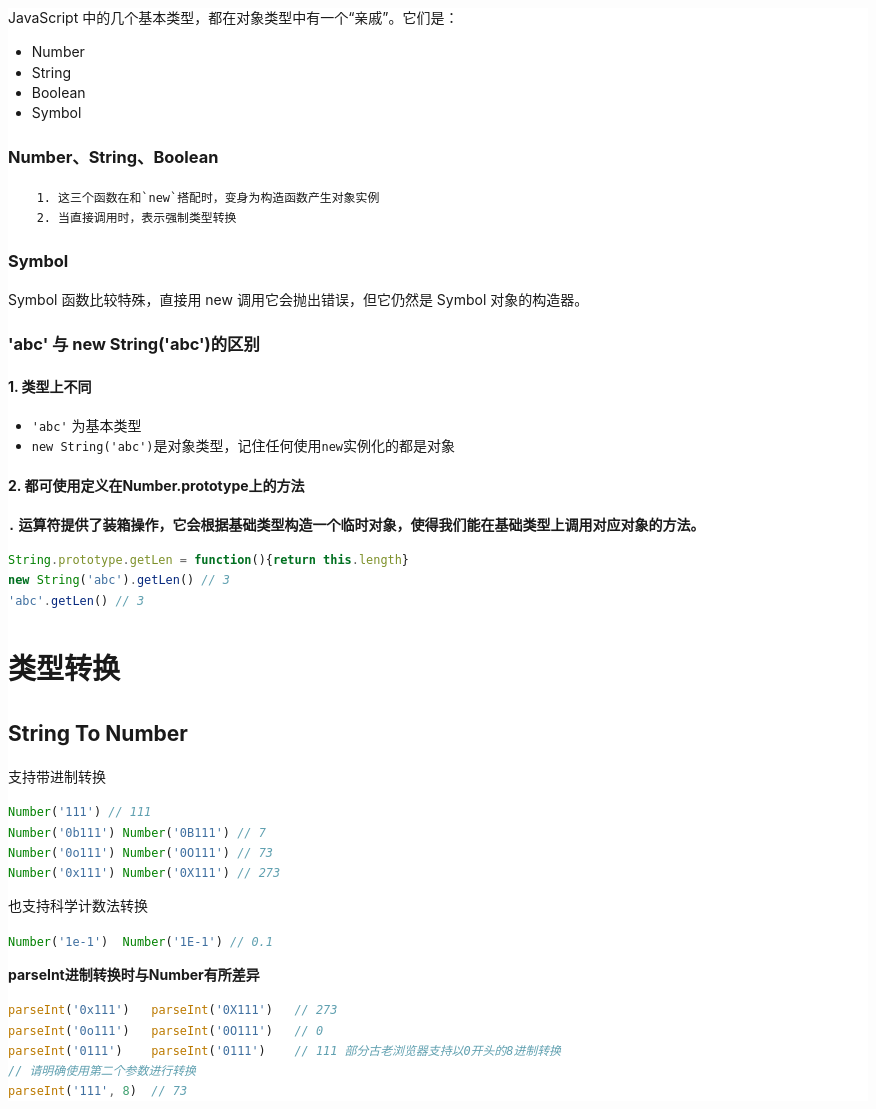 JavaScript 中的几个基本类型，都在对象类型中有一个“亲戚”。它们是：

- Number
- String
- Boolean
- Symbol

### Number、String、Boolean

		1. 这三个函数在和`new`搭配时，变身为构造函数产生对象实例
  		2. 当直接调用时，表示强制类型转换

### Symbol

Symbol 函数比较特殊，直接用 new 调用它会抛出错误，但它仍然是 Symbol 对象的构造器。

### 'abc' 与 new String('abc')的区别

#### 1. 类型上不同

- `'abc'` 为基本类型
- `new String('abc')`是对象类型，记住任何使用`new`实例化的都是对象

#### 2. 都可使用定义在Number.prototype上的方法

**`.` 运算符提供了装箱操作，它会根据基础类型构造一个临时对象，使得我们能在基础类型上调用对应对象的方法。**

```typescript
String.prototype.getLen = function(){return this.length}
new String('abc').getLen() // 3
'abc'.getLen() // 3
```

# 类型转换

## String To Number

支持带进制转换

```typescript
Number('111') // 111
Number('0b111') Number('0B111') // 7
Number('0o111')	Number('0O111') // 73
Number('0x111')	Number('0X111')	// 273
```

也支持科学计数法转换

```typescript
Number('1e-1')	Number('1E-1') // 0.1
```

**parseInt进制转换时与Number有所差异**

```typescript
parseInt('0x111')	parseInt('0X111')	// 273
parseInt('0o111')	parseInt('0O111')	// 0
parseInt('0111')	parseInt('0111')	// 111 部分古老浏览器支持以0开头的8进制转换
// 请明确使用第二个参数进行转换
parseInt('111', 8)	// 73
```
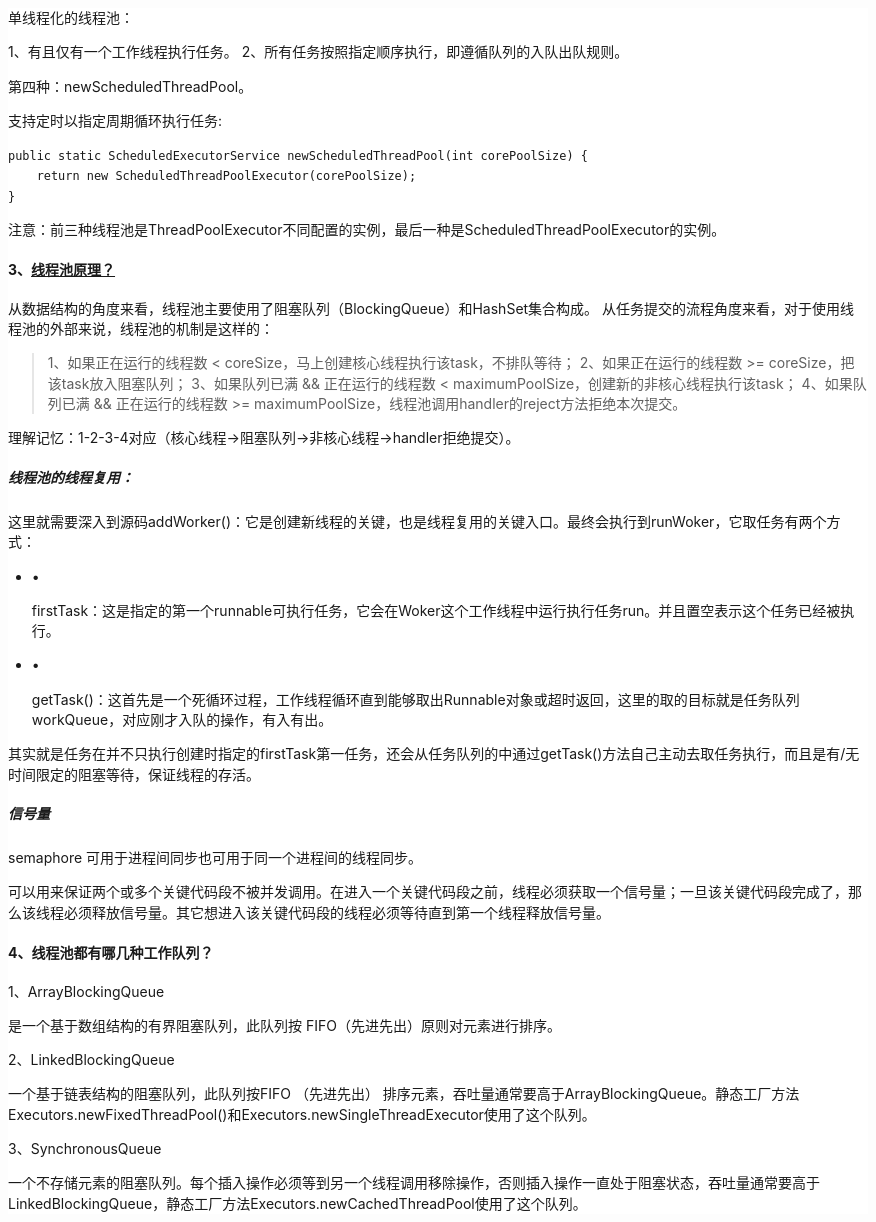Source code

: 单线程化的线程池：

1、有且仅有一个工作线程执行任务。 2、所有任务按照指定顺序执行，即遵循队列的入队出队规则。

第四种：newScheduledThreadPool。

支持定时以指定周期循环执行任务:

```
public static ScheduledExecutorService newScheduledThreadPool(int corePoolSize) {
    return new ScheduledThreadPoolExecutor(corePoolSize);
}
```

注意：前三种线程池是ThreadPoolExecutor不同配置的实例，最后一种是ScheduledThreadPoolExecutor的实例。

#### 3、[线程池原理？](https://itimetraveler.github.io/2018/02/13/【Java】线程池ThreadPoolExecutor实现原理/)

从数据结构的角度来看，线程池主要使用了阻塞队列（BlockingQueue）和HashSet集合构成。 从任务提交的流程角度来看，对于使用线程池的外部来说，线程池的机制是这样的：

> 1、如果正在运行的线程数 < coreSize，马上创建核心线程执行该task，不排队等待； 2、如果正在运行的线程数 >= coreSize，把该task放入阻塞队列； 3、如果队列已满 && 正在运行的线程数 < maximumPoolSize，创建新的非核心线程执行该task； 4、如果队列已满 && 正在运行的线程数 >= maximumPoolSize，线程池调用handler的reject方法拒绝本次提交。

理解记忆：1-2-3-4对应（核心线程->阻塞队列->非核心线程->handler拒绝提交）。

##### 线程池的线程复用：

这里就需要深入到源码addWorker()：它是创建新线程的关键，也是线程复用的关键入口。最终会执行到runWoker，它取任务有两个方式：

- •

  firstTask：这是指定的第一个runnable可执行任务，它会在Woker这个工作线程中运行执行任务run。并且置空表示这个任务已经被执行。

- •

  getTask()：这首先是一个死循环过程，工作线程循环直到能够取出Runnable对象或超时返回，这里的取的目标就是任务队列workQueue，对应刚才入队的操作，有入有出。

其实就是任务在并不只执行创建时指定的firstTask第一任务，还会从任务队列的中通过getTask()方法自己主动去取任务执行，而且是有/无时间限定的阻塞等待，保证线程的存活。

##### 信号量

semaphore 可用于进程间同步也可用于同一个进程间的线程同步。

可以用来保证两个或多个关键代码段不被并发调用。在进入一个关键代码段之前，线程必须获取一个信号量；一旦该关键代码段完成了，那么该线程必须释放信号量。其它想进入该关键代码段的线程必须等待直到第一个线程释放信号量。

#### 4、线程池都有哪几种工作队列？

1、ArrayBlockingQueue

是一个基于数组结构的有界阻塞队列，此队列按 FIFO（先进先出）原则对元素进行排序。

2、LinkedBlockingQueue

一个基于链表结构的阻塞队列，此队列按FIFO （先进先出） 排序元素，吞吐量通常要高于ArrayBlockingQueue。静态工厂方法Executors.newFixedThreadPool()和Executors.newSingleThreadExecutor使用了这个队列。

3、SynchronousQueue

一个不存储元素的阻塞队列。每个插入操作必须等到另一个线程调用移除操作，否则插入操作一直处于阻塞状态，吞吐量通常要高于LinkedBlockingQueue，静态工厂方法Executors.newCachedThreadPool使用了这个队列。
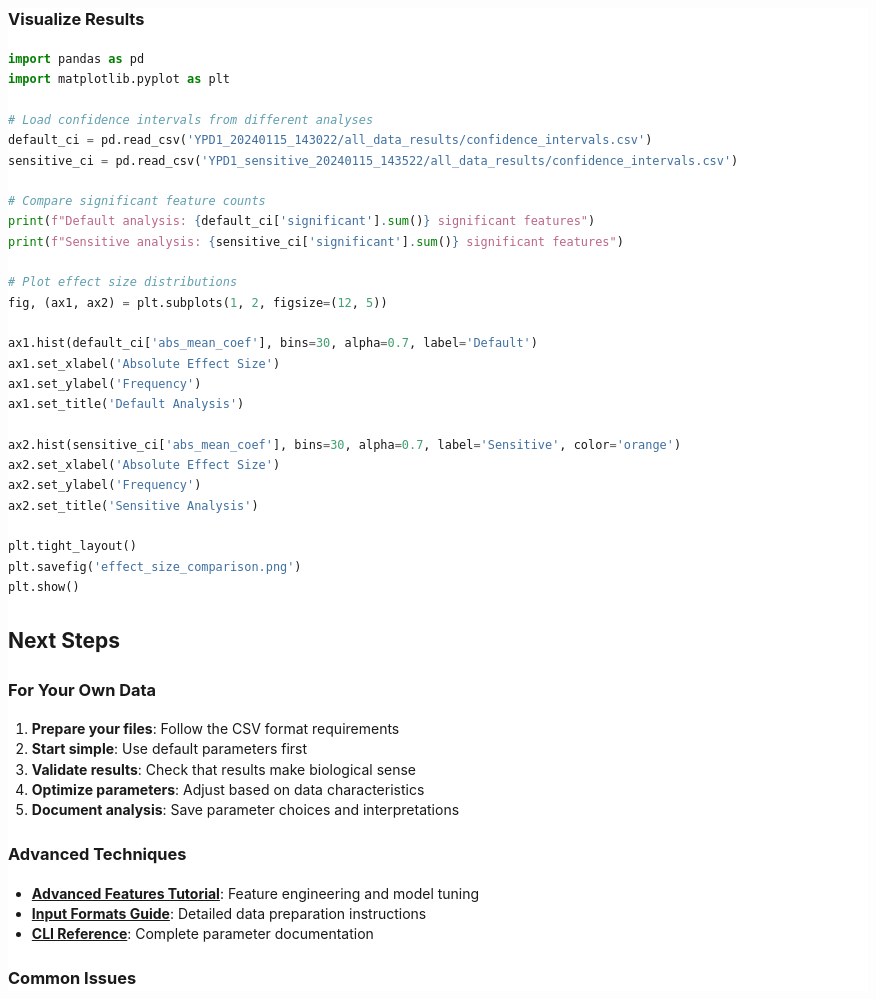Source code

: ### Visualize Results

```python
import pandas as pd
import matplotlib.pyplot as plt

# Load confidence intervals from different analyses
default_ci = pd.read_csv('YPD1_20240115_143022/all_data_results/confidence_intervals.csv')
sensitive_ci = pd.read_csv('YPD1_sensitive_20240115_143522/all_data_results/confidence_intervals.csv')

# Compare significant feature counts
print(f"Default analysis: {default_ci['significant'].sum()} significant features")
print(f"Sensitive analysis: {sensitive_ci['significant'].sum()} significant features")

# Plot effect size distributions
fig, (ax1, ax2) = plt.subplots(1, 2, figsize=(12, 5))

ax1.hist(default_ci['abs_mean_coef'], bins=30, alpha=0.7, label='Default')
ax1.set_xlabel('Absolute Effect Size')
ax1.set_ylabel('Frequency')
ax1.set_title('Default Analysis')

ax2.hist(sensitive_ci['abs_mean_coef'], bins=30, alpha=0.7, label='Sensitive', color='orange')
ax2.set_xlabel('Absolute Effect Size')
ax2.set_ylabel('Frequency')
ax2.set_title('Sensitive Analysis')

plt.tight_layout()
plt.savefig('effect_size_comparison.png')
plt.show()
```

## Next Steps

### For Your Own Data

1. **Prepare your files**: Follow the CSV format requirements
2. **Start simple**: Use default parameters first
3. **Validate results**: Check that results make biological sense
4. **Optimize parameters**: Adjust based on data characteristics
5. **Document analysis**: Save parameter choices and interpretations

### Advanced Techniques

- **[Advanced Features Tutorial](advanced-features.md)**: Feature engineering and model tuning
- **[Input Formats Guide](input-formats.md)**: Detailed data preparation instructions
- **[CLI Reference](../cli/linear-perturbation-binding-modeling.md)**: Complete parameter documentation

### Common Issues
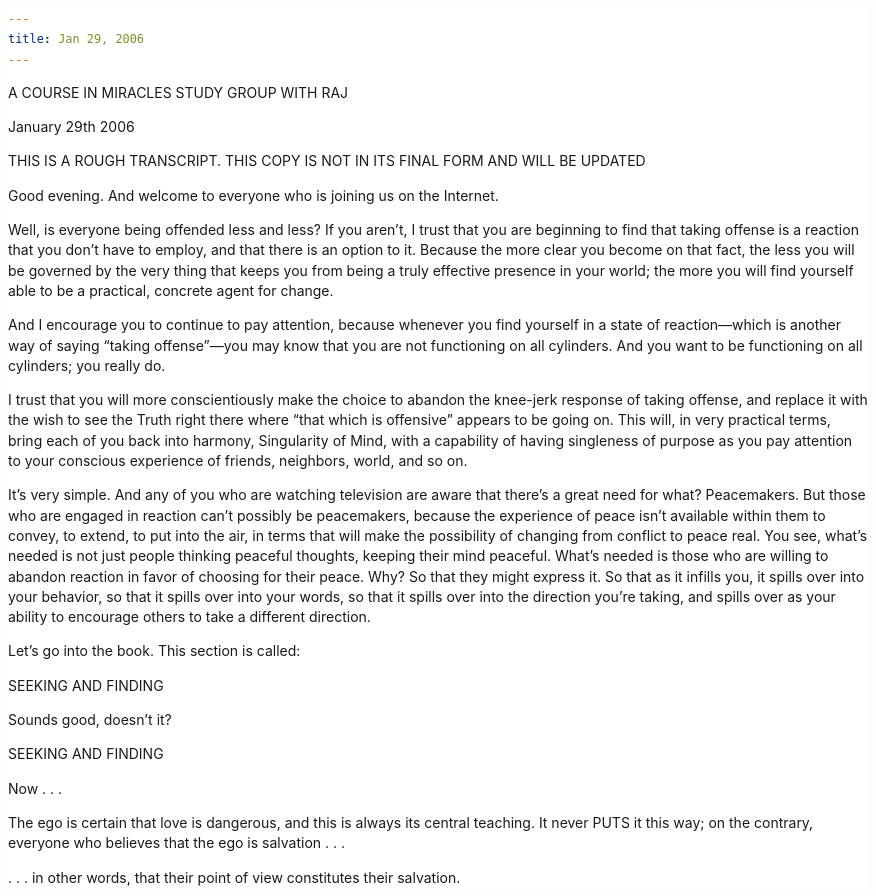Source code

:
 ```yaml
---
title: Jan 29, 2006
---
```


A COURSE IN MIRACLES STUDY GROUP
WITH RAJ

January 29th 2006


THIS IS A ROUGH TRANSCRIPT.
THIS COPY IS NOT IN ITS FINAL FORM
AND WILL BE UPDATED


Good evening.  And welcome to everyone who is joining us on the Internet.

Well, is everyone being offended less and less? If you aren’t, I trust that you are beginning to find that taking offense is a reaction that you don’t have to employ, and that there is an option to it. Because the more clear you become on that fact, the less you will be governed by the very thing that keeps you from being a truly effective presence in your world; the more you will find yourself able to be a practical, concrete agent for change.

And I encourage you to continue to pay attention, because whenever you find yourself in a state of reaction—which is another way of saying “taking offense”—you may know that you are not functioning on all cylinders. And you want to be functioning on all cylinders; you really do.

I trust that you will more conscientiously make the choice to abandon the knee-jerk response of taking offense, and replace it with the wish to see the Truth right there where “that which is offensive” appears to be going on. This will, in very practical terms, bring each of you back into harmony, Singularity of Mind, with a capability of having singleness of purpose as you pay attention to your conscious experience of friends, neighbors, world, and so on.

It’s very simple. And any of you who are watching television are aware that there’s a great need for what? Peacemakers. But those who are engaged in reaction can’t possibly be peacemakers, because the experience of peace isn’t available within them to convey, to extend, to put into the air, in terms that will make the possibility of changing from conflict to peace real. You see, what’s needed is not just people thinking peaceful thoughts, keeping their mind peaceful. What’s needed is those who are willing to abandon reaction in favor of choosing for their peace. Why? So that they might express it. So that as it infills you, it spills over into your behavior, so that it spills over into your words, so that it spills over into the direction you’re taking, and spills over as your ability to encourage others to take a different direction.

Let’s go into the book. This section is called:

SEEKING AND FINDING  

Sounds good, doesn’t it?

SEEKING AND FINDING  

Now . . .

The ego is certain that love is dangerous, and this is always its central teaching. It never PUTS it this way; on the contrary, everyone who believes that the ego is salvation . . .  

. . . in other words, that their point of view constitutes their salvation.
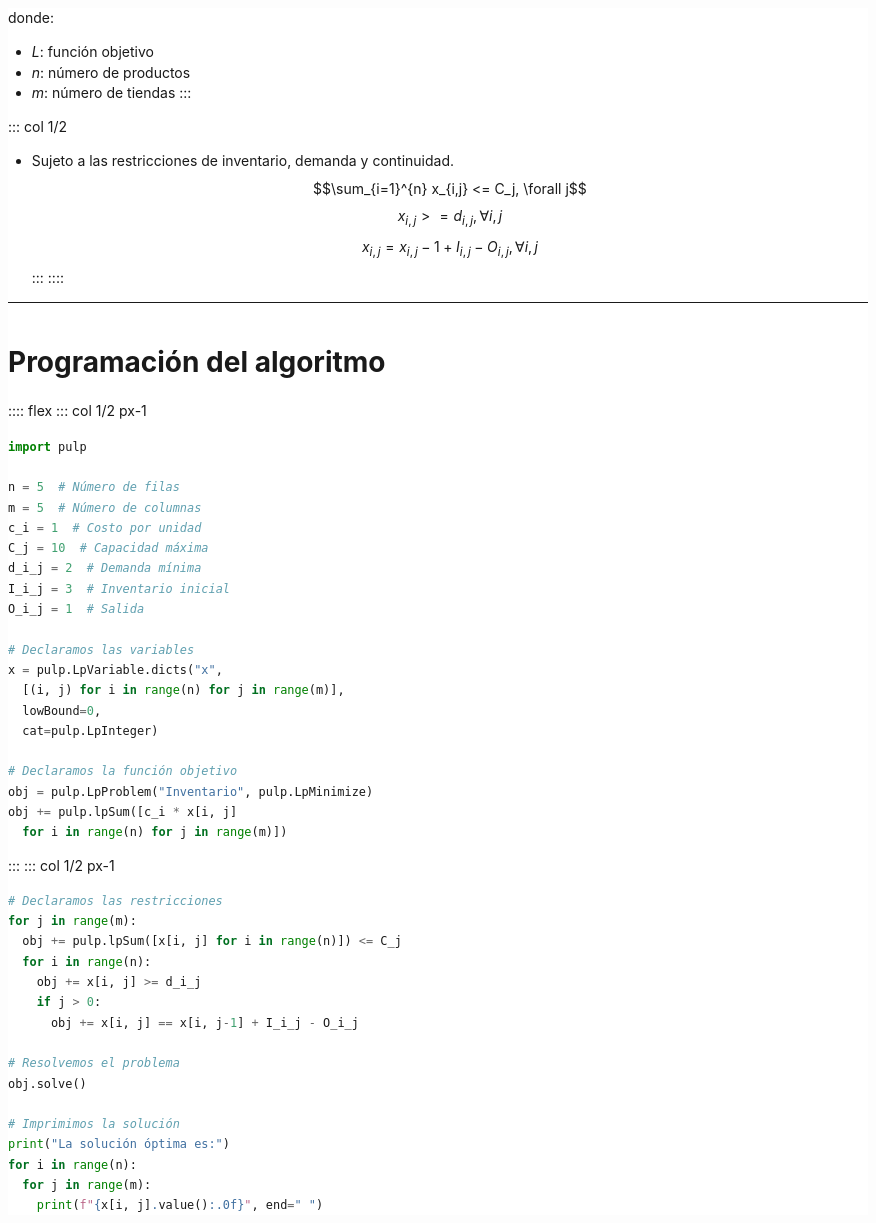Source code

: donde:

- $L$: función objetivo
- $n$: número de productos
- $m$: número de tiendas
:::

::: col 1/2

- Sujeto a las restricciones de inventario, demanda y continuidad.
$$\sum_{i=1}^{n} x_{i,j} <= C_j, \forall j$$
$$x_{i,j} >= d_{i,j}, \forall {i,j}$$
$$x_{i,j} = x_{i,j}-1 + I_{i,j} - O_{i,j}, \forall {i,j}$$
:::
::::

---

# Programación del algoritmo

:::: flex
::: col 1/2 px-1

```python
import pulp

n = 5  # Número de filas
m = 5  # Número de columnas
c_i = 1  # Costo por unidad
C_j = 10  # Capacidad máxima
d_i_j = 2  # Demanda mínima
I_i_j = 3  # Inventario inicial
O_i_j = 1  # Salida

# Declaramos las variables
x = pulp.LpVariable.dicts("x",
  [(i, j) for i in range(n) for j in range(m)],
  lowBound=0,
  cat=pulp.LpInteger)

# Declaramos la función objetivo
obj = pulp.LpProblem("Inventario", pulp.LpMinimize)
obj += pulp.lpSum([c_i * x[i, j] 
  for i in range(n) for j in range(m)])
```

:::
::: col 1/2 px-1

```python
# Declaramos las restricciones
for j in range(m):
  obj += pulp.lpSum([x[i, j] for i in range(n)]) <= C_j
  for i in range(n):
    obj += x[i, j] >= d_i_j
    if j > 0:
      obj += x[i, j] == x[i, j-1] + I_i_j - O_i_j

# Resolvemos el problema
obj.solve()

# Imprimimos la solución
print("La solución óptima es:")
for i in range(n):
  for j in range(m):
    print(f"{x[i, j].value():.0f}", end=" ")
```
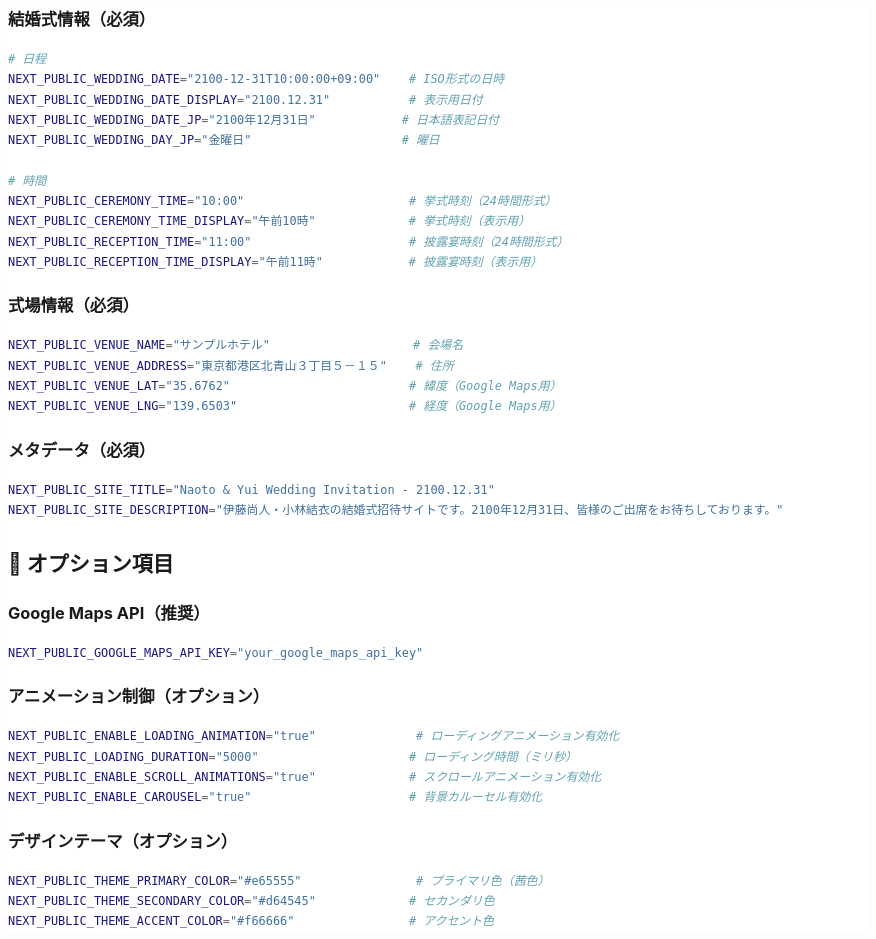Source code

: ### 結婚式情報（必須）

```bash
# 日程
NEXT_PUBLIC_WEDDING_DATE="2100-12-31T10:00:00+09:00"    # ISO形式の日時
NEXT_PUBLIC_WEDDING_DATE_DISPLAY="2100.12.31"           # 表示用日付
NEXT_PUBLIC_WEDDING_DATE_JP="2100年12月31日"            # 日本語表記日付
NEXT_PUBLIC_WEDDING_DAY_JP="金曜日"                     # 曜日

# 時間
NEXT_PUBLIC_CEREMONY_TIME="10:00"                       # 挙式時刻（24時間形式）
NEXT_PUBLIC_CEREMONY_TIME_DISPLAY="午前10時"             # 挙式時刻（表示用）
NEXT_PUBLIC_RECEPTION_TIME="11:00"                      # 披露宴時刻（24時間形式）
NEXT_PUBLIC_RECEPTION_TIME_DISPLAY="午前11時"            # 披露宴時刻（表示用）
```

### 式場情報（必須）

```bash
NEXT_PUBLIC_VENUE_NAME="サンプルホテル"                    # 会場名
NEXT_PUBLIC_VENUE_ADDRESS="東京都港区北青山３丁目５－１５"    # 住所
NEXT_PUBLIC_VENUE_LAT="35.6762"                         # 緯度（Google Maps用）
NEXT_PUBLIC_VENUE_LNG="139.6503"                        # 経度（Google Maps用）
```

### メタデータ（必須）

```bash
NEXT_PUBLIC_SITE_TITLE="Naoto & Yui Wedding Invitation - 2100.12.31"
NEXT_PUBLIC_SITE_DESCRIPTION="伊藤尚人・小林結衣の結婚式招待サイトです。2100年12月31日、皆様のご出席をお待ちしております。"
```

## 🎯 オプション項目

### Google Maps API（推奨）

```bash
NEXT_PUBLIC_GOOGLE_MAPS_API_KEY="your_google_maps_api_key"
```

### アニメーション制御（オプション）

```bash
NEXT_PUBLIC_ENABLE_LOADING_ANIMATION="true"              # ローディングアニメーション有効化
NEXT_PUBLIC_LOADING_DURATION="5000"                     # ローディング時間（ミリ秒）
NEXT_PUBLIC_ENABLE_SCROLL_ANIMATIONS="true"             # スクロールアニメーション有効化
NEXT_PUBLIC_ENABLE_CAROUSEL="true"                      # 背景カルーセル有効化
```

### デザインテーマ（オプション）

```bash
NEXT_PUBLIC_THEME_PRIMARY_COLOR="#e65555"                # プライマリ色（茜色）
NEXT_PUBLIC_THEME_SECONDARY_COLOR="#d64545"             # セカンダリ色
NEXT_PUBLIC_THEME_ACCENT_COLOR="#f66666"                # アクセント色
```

Task brief:
Before answering, check every line of the records for the string "from", then state how many lines have it, with the number only.

Task response:
3